Vous êtes salarié ? Si vous recevez un colis ou un recommandé, quelles options vous sont-elles ouvertes ? Prendre une demie journée de congés ou bien faire une heure de queue le samedi matin. Donc, comme pour les recommandés vous n'avez pas le choix vous vous préservez des désagréments en faisant adresser vos colis chez le commerçant du coin qui lui, tout petit qu'il est, a compris depuis longtemps que ses clients venaient chez lui, le soir et durant le week-end et ouvre en conséquence.

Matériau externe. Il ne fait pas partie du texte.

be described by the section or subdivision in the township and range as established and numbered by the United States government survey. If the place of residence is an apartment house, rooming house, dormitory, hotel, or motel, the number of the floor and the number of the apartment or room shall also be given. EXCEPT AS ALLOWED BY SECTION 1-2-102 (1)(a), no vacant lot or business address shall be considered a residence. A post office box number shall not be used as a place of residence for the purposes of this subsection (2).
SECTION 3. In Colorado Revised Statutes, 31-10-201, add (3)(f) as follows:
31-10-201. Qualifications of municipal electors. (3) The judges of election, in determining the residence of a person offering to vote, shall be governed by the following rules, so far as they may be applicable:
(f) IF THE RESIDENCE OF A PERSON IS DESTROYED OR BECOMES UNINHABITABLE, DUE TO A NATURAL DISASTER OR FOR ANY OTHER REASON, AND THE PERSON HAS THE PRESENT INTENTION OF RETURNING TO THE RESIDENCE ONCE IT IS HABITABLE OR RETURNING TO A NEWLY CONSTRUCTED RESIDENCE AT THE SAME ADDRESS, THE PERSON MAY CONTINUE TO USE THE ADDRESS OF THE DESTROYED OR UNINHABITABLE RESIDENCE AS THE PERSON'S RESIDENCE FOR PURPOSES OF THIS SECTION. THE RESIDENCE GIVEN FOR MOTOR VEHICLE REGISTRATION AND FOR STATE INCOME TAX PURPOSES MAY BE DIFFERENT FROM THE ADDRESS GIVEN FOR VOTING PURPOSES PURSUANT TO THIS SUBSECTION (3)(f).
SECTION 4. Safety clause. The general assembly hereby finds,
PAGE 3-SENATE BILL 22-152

Si monsieur Bailly avait juste autant de jugeote que mon épicier, il devrait en tirer les conclusions pour arriver à faire face à la concurrence (qui ne dispose pas de son réseau) sur les colis et la banque et ouvrir les bureaux au moment où les clients en ont besoin...

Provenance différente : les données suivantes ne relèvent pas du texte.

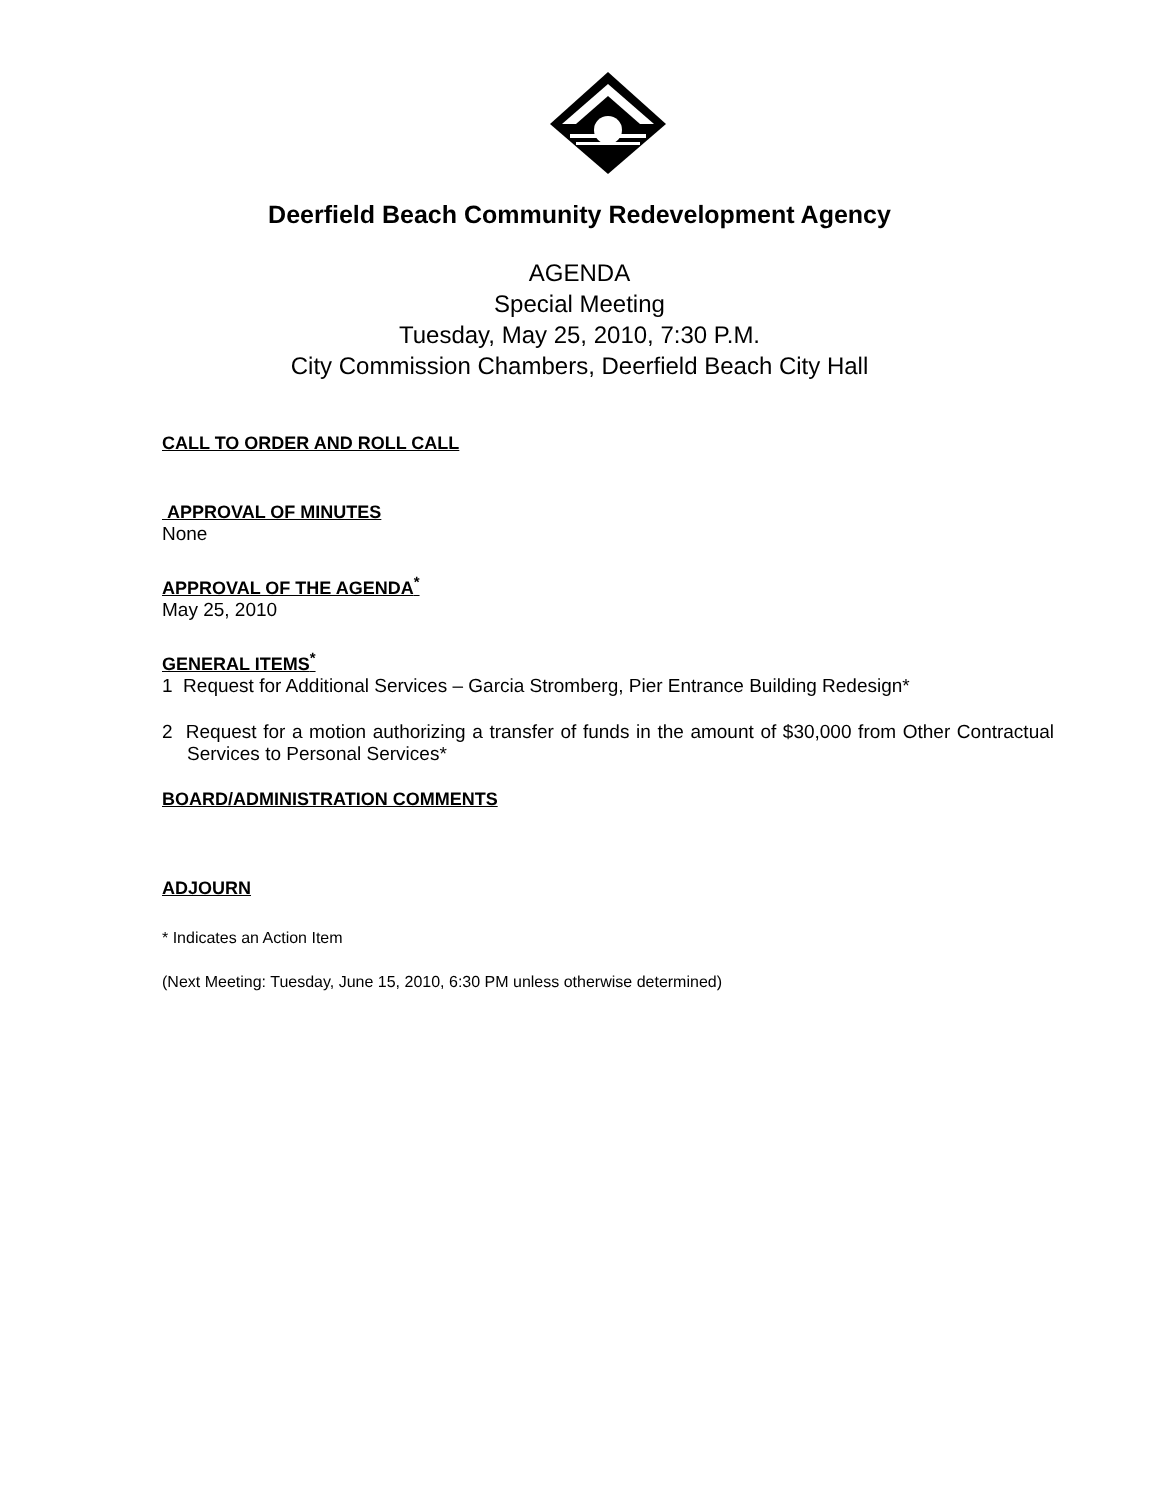Deerfield Beach Community Redevelopment Agency
AGENDA
Special Meeting
Tuesday, May 25, 2010, 7:30 P.M.
City Commission Chambers, Deerfield Beach City Hall
CALL TO ORDER AND ROLL CALL
APPROVAL OF MINUTES
None
APPROVAL OF THE AGENDA<sup>*</sup>
May 25, 2010
GENERAL ITEMS<sup>*</sup>
1 Request for Additional Services – Garcia Stromberg, Pier Entrance Building Redesign*
2 Request for a motion authorizing a transfer of funds in the amount of $30,000 from Other Contractual Services to Personal Services*
BOARD/ADMINISTRATION COMMENTS
ADJOURN
* Indicates an Action Item
(Next Meeting: Tuesday, June 15, 2010, 6:30 PM unless otherwise determined)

La poste est privatisée, ce sont des concessions données à des commerces de proximité, ca marche trés bien ca ne coute rien au contribuable. Pas de Grève, pas de blabla autour d'un soit disant service public ici on parle de service au public. Noté bien la différence. La distribution est donnée à des gens qui cumule aussi un autre job et tout va bien. Il faut qu'on arrête en France de se gausser sur des non sujets. Les complices dans cette histoire sont les élus pléthoriques qui ne vivent que du système et qui surenchérissent sur les copains à n'importe quelle occasion pour dire n'importe quoi. L'Etat n'a pas besoin de s'occuper de ca d'autant qu'aujourd'hui la poste n'a plus d'enjeu strategique, il faut que quelqu'un leur explique, ils ont pris et croqué pendant 40ans c'est fini, souvenez vous comment les postiers en grève on emmerdé le peuple...
Dear Peter,
Ayant vecu 20 ans à Londres, j'ai vu la privatisation de Royal Mail... C'est un désastre!

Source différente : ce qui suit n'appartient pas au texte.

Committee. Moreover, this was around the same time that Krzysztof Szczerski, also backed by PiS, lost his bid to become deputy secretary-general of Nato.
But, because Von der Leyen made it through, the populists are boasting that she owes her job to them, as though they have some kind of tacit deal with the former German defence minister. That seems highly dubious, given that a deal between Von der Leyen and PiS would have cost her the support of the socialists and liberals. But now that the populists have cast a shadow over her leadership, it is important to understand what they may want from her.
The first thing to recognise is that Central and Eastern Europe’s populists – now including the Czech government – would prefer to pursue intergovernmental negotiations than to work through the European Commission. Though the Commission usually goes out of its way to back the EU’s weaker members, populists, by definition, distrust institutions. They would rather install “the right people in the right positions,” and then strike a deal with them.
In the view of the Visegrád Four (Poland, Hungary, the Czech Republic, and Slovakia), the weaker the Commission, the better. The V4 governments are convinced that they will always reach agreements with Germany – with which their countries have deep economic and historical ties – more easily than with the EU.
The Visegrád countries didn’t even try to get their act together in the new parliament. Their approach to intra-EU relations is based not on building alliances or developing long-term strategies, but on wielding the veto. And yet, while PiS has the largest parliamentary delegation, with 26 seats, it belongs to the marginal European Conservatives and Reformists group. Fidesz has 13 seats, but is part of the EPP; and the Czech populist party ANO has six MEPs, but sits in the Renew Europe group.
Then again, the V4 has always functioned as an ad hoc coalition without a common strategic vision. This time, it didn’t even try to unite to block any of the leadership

Si je suis d'accord sur la stratégie, son exécution est une farce.
Les facteurs Londoniens sont des gros chavs (beaufs) à la tête rasé type National Front qui volent les colis et insultent les clients de couleur. Le Customer Service est ubuesque et en déni total. Les franchises locales de Post Office sont souvent - pas toujours - une insulte au Service de Her Royal Majesty, qui était le premier service de postes de l'histoire. Mon "local post office" à Westminster était dans un cyber café complétement décati tenu par des Pakistanais ( je n'ai rien contre les Pakistanais) fondamentalistes musulmans ( là j'ai un problème). Le muezzin, enregistré sur cassette, chantait toute la journée dans la poste qui en plus de vendre deux ou trois rouleaux de scotch et trois feuilles de papier kraft avait un vaste rayon d'articles religieux dont de superbes tapis de prières avec boussole incorporée, hijabs approuvés par les autorités religieuses de Kaboul et guides à l'usage des femmes musulmanes. L'hygiène y était hallucinante et le personnel féminin en burka... je suis prêts à accepter qu'un bureau de poste partage ses locaux avec une boutique d'article religieux, pourquoi pas... mais, en bon agnostique laïque, je trouve préférable que Dieu et, sa musique ( prières musulmanes, chants grégoriens ou prières juives etc) ainsi que ses fans costumés restent à l'extérieure.
Ça, c'est mon expérience à Queens Park dans Brent. Moi, j'habitais Westminster, et tous les Post Offices dans un rayon de deux kilomètres avaient fermés.
Alors, prendre la privatisation Britannique en exemple, might be a step too far...
More info on: http://news.bbc.co.uk/2/hi/business/4700190.stm
La poste n'est plus un service stratégique pour les états. le service britanique fonctionne globalement et ne coute rien aux contribuables, ces communautés contribue à leur intégration qui reste communautariste, et cela est propre à la GB.
Maintenant a propos des gros beaufs anglais je crois que les francais de la poste n'ont rien à leur envier.
Si j'en juge par le lien de Zanafiotte, entre le courrier perdu, le courrier volé et celui qui arrive en retard, la poste britanique coûte une fortune à ses citoyens, ou en tout cas à ceux qui n'ont pas les moyens de s'en passer.